SET OF TASKS —
1. Translate this sentence from the note on Charlie's depression and mania into Spanish: "I think the alternative is to focus on a different kind of positive change rather than to abandon positive change."
2. Please copy everything in the note on Charlie's depression and mania from "Today Charlie comes" down to "to the left.".

EXCERPTED PASSAGE —
========

Charlie is concerned that by being too positive he will trigger mania. He has been hospitalized once a year and the pattern always seems to be the same. He will have settled into a seemingly fixed state of depression, and then will begin to feel frustrated with that state and tried to make changes to escape from the swampy morass. He will want to reduce his medications which she feels are causing him to be “over-medicated” and he will begin to make many other changes in his life. At first this seems positive, it is after all what I and his psychologist have been trying to accomplish with him for weeks, but very quickly it escalates and becomes psychotic mania.
Today Charlie comes in and says that he’s figured that the only solution is to stay comfortable with where he is.
My experience is that mania is a reaction to a constant state of depression that ends up being intolerable. I don’t think that getting comfortable with depression is the answer.
That’s the bottom route on the diagram to the left.
I think the alternative is to focus on a different kind of positive change rather than to abandon positive change.
I propose way out of this trapped state is to be found in making many small positive changes.
The key thing to avoid is a sense of feverish urgency, one good place to start might be a mindfulness practice that may also help him to distinguish between grandiose plans for the future and small steps.
As I’m talking, though, I wonder if I have really got his attention. He seems to be listening, but small changes sound like they are difficult. Maybe it’s safer to stay in this depression?
And I think that may be the ultimate trap. The wish for quick change or no change at all is the thing that connects his depression and his mania.

========

[Transcribed page contents]
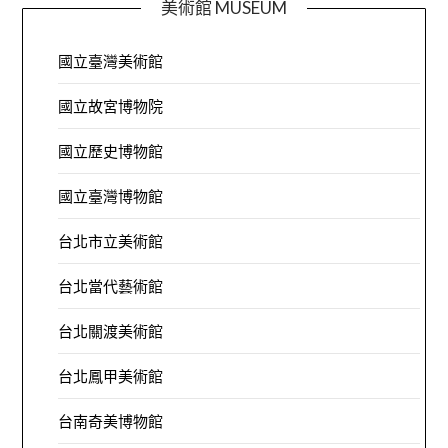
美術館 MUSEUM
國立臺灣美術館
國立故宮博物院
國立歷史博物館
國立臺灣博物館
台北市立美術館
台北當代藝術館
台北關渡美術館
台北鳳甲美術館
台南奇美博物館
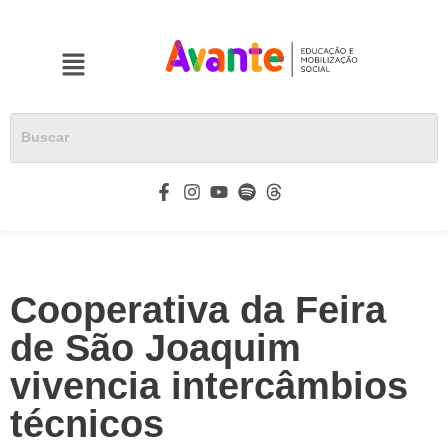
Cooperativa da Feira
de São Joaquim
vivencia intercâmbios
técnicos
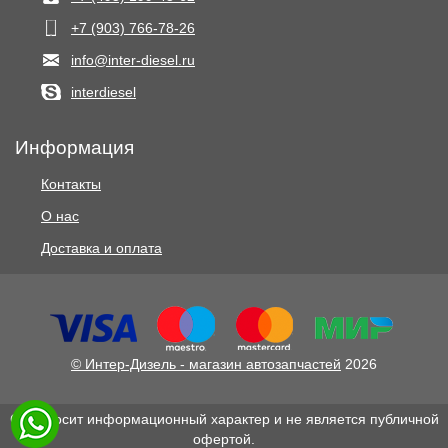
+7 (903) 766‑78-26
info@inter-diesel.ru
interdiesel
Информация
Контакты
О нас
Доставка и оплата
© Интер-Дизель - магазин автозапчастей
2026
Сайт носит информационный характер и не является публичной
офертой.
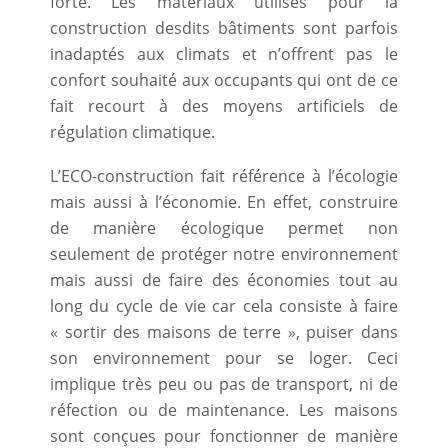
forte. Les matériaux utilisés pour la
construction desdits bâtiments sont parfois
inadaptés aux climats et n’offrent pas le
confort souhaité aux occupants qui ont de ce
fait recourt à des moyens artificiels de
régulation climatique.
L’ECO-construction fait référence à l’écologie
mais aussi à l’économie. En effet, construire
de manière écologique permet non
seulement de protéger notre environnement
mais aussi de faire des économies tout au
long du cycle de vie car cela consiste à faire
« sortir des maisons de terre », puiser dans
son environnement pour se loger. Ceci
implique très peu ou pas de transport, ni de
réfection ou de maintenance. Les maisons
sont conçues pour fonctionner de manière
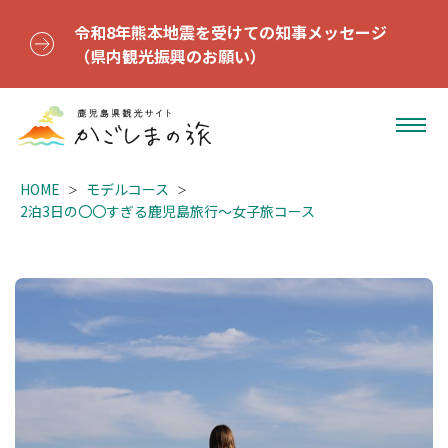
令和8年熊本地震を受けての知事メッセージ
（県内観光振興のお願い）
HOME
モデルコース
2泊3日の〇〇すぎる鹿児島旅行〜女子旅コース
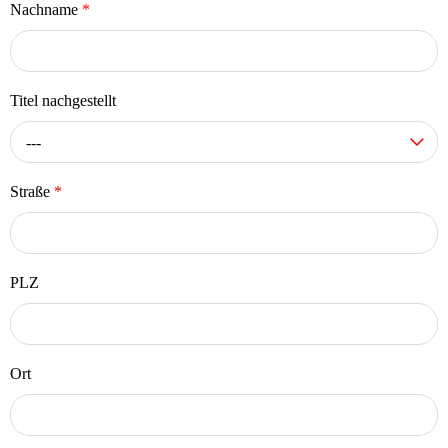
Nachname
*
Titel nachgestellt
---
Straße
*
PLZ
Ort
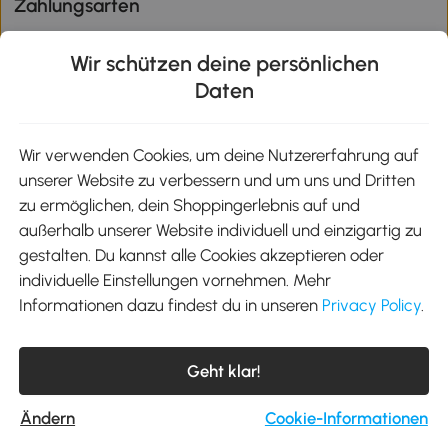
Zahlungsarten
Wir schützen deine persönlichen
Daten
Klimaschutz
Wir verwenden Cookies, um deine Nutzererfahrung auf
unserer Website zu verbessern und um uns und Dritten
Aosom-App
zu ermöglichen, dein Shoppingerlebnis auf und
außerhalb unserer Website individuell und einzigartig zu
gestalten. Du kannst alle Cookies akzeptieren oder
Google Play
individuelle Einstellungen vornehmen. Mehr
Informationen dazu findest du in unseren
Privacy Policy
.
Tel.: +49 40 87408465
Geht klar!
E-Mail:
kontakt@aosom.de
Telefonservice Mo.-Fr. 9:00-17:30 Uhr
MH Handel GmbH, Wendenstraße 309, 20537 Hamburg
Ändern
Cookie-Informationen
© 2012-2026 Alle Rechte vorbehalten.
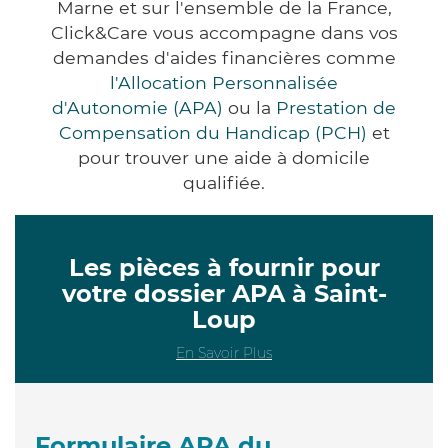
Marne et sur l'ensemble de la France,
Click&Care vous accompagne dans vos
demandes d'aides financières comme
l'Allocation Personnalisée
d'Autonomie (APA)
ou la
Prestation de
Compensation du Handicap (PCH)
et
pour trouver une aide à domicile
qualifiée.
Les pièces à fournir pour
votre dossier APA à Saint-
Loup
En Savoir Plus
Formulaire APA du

========

RESPONSES —
1. Creo que la alternativa es centrarse en un tipo distinto de cambio positivo en lugar de abandonar el cambio positivo.

2.
Today Charlie comes in and says that he’s figured that the only solution is to stay comfortable with where he is.
My experience is that mania is a reaction to a constant state of depression that ends up being intolerable. I don’t think that getting comfortable with depression is the answer.
That’s the bottom route on the diagram to the left.